Musiques contemporaines et musiques populaires
La première moitié du XXe siècle vit la diffusion en masse de la musique s’accélérer comme jamais auparavant. On vit alors s’accroître les distances qui séparèrent d’une part musiques « légères » – à grande diffusion – et d’autre part « musique savante » – au public d’initiés. Que des compositeurs tels que Schoenberg, Stravinsky ou Varèse explorèrent les langages extra-tonaux renforça ce phénomène.

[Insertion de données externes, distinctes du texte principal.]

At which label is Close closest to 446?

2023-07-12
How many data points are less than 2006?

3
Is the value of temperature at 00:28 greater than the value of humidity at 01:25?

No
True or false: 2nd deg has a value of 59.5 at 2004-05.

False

En ce début de XXIe siècle, qui vit l’essor des nouvelles technologies accompagner la mondialisation, l’articulation entre musiques « sérieuses » et musiques « populaires » se pose en d’autres termes que ceux qui se présentaient à Rossini lorsqu’il insérait un air populaire suisse dans son ouverture de Guillaume Tell. La question de la couleur locale ou du pittoresque est actuellement largement dépassée alors que celle de l’utilisation structurante des musiques populaires comme composante du processus de création – tel que l’avait initié Bartok – devient primordiale.

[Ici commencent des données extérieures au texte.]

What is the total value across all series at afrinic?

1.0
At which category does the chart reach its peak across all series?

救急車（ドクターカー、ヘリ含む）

Dans un entretien qu’il a accordé à Isabelle Françaix en novembre 2012, Jean-Marie Rens aborde le dialogue musiques savantes / musiques populaires en ces termes : « Dans notre société polyculturelle, le paysage musical s’est affranchi de nombreux tabous. Comment des esthétiques autrefois dites « légères », tels que le jazz, le pop ou le rock, peuvent-elles contaminer la musique « sérieuse » ou « savante » ? Ces qualificatifs paraissent désuets à notre époque, mais ils ont paralysé bien des compositeurs dès le milieu du XXe siècle et favorisé le divorce toujours épineux de la musique contemporaine et de l’auditeur. Je me suis moi-même autocensuré à mes débuts. J’assume pleinement aujourd’hui les allers retours entre les esthétiques, pourvu qu’une œuvre soit réfléchie, travaillée et offre de multiples lectures (…). Je suis boulézien dans l’âme et en particulier au niveau de la complexité de la pensée. Mais cette complexité, si grande soit-elle, ne doit jamais reléguer la perception de l’auditeur au second plan. Aujourd’hui, dans mon travail de compositeur, cette complexité côtoie diverses esthétiques. Par exemple, je ne crains absolument plus que ma musique témoigne des réminiscences de mon passé musical, celui du rock et du jazz qui peuvent s’y intégrer avec pertinence : Genesis, Pat Mehetny, Keith Jarrett…
Jean-Marie Rens développe ces propos dans la présente vidéo en commentant des œuvres récentes, essentiellement Traces, pour flûtes et électronique (2006, pièce couronnée par un Octave de la musique 2012) et Trois petits poèmes lettristes pour double chœur mixte (sur des poèmes d’Arnould Massart, 2000).